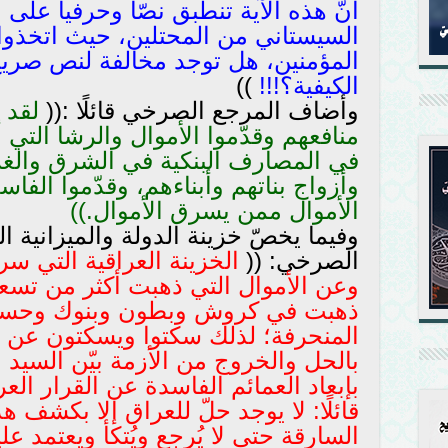
أنّ هذه الآية تنطبق نصّا وحرفيا على
السيستاني من المحتلين، حيث اتخذوا 
المؤمنين، هل توجد مخالفة لنص صر
الكيفية؟!!!
))
وأضاف المرجع الصرخي قائلًا :((
لقد 
منافعهم وقدّموا الأموال والرشا التي 
في المصارف البنكية في الشرق والغر
وأزواج بناتهم وأبناءهم، وقدّموا الف
الأموال ممن يسرق الأموال.))
وفيما يخصّ خزينة الدولة والميزانية ال
الصرخي: ((
الخزينة العراقية التي سر
وعن الأموال التي ذهبت أكثر من تسعي
ذهبت في كروش وبطون وبنوك وحسابا
المنحرفة؛ لذلك سكتوا ويسكتون عن ا
بالحل والخروج من الأزمة بيّن السيد ا
بإبعاد العمائم الفاسدة عن القرار الع
قائلًا: لا يوجد حلّ للعراق إلا بكشف ه
السارقة حتى لا يُرجع ويُتكأ ويعتمد علي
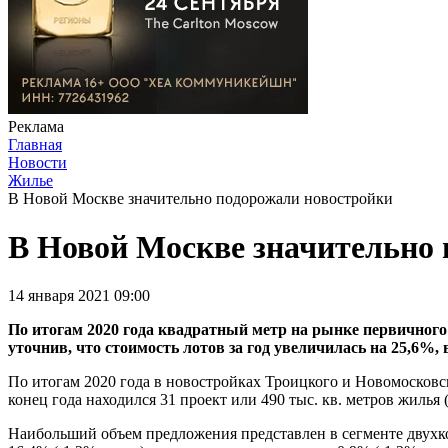
Реклама
Главная
Новости
Жилье
В Новой Москве значительно подорожали новостройки
В Новой Москве значительно
14 января 2021 09:00
По итогам 2020 года квадратный метр на рынке первичного
уточнив, что стоимость лотов за год увеличилась на 25,6%, в
По итогам 2020 года в новостройках Троицкого и Новомосковс
конец года находился 31 проект или 490 тыс. кв. метров жилья (
Наибольший объем предложения представлен в сегменте двухкомн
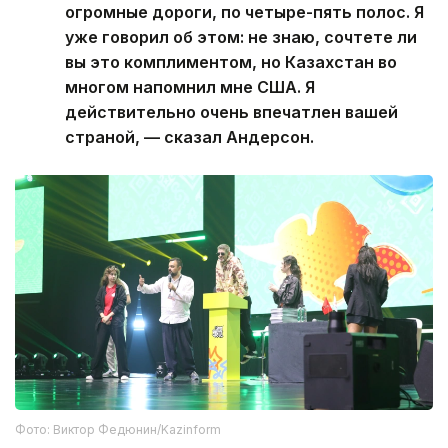
огромные дороги, по четыре-пять полос. Я
уже говорил об этом: не знаю, сочтете ли
вы это комплиментом, но Казахстан во
многом напомнил мне США. Я
действительно очень впечатлен вашей
страной, — сказал Андерсон.
Фото: Виктор Федюнин/Kazinform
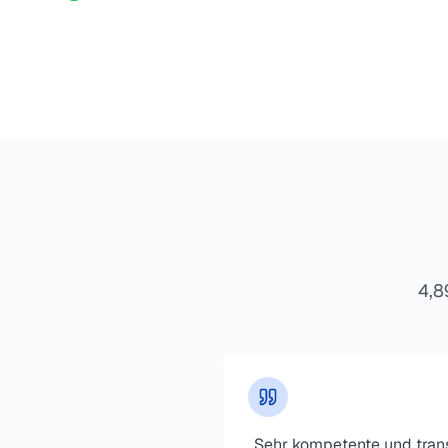
4,8
„
Sehr kompetente und tran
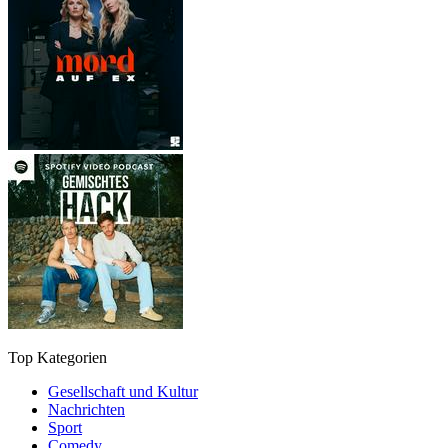
Top Kategorien
Gesellschaft und Kultur
Nachrichten
Sport
Comedy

§ §

## EXERCISE OBJECTIVE
All lines of the listing must be given again exactly, excluding the pictures.

## ANSWER SECTION
أنّ هذه الآية تنطبق نصّا وحرفيا على
السيستاني من المحتلين، حيث اتخذوا 
المؤمنين، هل توجد مخالفة لنص صر
الكيفية؟!!!
))
وأضاف المرجع الصرخي قائلًا :((
لقد 
منافعهم وقدّموا الأموال والرشا التي 
في المصارف البنكية في الشرق والغر
وأزواج بناتهم وأبناءهم، وقدّموا الف
الأموال ممن يسرق الأموال.))
وفيما يخصّ خزينة الدولة والميزانية ال
الصرخي: ((
الخزينة العراقية التي سر
وعن الأموال التي ذهبت أكثر من تسعي
ذهبت في كروش وبطون وبنوك وحسابا
المنحرفة؛ لذلك سكتوا ويسكتون عن ا
بالحل والخروج من الأزمة بيّن السيد ا
بإبعاد العمائم الفاسدة عن القرار الع
قائلًا: لا يوجد حلّ للعراق إلا بكشف ه
السارقة حتى لا يُرجع ويُتكأ ويعتمد علي
Реклама
Главная
Новости
Жилье
В Новой Москве значительно подорожали новостройки
В Новой Москве значительно
14 января 2021 09:00
По итогам 2020 года квадратный метр на рынке первичного
уточнив, что стоимость лотов за год увеличилась на 25,6%, в
По итогам 2020 года в новостройках Троицкого и Новомосковс
конец года находился 31 проект или 490 тыс. кв. метров жилья (
Наибольший объем предложения представлен в сегменте двухкомн
огромные дороги, по четыре-пять полос. Я
уже говорил об этом: не знаю, сочтете ли
вы это комплиментом, но Казахстан во
многом напомнил мне США. Я
действительно очень впечатлен вашей
страной, — сказал Андерсон.
Фото: Виктор Федюнин/Kazinform
4,8
„
Sehr kompetente und tran
Top Kategorien
Gesellschaft und Kultur
Nachrichten
Sport
Comedy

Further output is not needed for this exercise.